When advising clients who are starting new businesses, it’s always surprising how unsurprising their stories are. (Was that just a double negative?) Regardless of the sector, many of the same principles apply across the board.
I know, not surprising. Yet, when you’re speaking to people founding a brick-and-mortar store or a B2B Software venture or a consulting practice, you expect the diversity of the models to show themselves in the respective challenges these businesses face.
I recently listened to the “How I Built It” podcast where Susan Tynan, the founder of Framebridge, was interviewed the host, Guy Roz. Framebridge is considered a “disruptor,” a much-coveted title in today’s startup world. I was blown away (again, I don’t know why) by the similarities between the challenges that Susan faced and those my clients face every day.
Entrepreneurs – nonprofit and for-profit alike – need to understand that regardless of their field, each successful venture is based on similar business principles and concepts. But don’t take my word for it.
Here are 5 great takeaways from the interview that can help you understand, appreciate, and overcome the challenges you’ll face when founding your business.
1. It’s All About the Hustle
One of the greatest fallacies out there is that business owners succeed because of great ideas. Veterans will tell you that starting your business successfully is all about the execution. Here’s how it went down in the interview:
Guy: “Is an idea enough? Because there are a lot of really awesome ideas out there.”
Susan: “An idea is really not worth much at all…It’s all the hustle.”
Susan tells how, to this day, she still gets a few people who come up to her each month to tell her that they had the same idea first. Moreover, if you listen to her story, you know that there was one challenge after the other in her first year, any of which could have stopped her dead-cold. She refused to let these things cripple her. It was determination and work – rather than the idea – that led her to success.
(Then again, be careful not to hustle just for the sake of hustling. Being perpetually busy is, in itself, a false narrative of success that is becoming ever-more popular nowadays.)
2. Research. And Then Research Some More
Susan’s idea to found Framebridge came to her because of her own cruddy (pardon my French) and insanely expensive experience having some cheap posters framed. Not because she was a framing phenom. As a matter of fact, she is quite open about the fact that she didn’t know anything. So how did she create a framing company? She learned! (There’s that whole surprising yet not-surprising phenomenon again.)
First, she signed up for an actual framing course. Yep, she learned how to frame. Next, she went to a trade show where she spoke to an insane number of people, all the while taking notes. (Are you starting to see a pattern?)
I had a nonprofit client a few years back who wanted to start an organization, but she was not a professional in the field in which she wanted to operate. I cannot underestimate the amount of research she did and people she consulted with as she was getting the organization off the ground. (And whom I’m proud to say is still doing amazing work.)
Everyone knows the axiom,“Fake it till you make it.” While that can be true in certain circumstances, probably not the best idea (read: understatement) if what you need to fake is the backbone of your venture. It won’t work for you, your potential clients, or for your investors/donors.
When founding your venture, invest the time and money to ensure you know what you’re talking about.

**MATERIAL SHOWN**
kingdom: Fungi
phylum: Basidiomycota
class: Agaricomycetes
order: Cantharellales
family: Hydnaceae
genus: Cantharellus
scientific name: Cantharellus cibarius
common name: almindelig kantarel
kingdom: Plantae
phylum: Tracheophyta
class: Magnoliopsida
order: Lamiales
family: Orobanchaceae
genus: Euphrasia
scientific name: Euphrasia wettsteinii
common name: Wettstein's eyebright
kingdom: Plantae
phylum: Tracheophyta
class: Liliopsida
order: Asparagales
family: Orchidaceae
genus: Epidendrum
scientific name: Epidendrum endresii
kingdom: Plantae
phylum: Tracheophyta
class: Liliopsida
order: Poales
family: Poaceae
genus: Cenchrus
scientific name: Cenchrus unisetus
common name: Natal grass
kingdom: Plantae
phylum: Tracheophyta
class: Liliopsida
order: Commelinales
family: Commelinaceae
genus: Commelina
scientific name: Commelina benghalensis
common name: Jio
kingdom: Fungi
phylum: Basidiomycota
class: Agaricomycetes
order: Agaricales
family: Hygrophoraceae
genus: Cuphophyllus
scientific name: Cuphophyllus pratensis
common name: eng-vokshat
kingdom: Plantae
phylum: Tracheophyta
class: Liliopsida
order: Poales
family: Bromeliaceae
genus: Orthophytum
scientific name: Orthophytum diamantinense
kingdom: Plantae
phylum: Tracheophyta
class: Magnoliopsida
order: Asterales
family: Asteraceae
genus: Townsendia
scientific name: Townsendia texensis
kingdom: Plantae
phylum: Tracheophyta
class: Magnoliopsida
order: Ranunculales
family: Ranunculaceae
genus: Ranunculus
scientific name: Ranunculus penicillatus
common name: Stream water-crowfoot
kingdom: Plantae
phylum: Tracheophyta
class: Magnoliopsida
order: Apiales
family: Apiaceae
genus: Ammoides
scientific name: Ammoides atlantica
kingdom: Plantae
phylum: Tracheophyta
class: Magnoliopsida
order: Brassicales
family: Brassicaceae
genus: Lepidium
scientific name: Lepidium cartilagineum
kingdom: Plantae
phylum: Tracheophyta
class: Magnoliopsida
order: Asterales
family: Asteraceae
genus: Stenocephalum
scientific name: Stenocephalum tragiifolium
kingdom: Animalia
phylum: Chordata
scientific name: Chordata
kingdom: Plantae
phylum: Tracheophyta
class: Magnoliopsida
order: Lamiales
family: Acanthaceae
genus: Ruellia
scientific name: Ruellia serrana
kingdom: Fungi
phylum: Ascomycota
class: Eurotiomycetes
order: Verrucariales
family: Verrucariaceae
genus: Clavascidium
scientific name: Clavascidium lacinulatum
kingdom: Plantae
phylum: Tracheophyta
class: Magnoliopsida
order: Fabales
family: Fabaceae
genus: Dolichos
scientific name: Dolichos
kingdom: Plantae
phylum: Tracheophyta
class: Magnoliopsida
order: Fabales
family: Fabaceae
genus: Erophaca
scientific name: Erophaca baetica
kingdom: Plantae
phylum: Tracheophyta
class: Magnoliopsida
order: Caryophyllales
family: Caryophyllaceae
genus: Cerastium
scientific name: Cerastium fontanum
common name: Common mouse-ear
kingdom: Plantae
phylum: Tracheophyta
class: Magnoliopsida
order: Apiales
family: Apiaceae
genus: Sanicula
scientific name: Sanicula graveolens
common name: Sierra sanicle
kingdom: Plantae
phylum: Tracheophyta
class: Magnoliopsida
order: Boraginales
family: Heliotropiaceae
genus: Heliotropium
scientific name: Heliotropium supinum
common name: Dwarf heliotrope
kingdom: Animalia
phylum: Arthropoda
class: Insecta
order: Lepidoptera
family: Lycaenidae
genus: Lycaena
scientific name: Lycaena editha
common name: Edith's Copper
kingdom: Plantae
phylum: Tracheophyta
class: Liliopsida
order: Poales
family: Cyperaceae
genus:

**TO BE DONE**
(1) Can you rewrite the paragraph beginning "First, she signed up" in the post on lessons for founders as a short list of the steps it describes?
(2) How would you sum up the post on lessons for founders in two sentences?
(3) Could you write the next part of the post on lessons for founders, starting after its last sentence?

**TASK-BY-TASK OUTPUTS**
(1)
- Signed up for an actual framing course and learned how to frame.
- Went to a trade show.
- Spoke to a great many people there.
- Took notes throughout.

(2) The post argues that successful ventures in any field rest on similar business principles, and it draws on a podcast interview with Framebridge founder Susan Tynan to show this. Its first two takeaways are that success comes from hustle and execution rather than the idea itself, and that founders must research their field thoroughly, as Tynan did by taking a framing course and talking to many people at a trade show.

(3)
3. Focus on the Cake, Not the Icing
Susan: “[We] starting building…even at that point we were still refining what the name for Framebridge was going to be.”
How many of you know the business you want to build, have worked out the numbers, and are ready to open up shop, but are delaying starting the business until you find the perfect logo? Maybe your business card isn’t just-right? Or – you get the idea.
As the saying goes: The enemy of good is great.
If the concept and numbers are solid, then go for it. Your brand can handle a little cosmetic change in the future.
4. Don’t Sacrifice Quality for Time-to-Market
Susan: “There is no really minimally viable product version of this business. It has to be great out of the gate.”
To contrast somewhat the above principle, sometimes you do need to wait.
Susan knew that if her fledgling company couldn’t compete with the quality of brick-and-mortar framing stores, her business was a non-starter.
Please don’t let the pressure to appease an investor, prove a concept, or rush to beat out a competitor force you to create a beta version of a product that pushes your customers away instead of hooking them in.
That initial first impression can really make the difference.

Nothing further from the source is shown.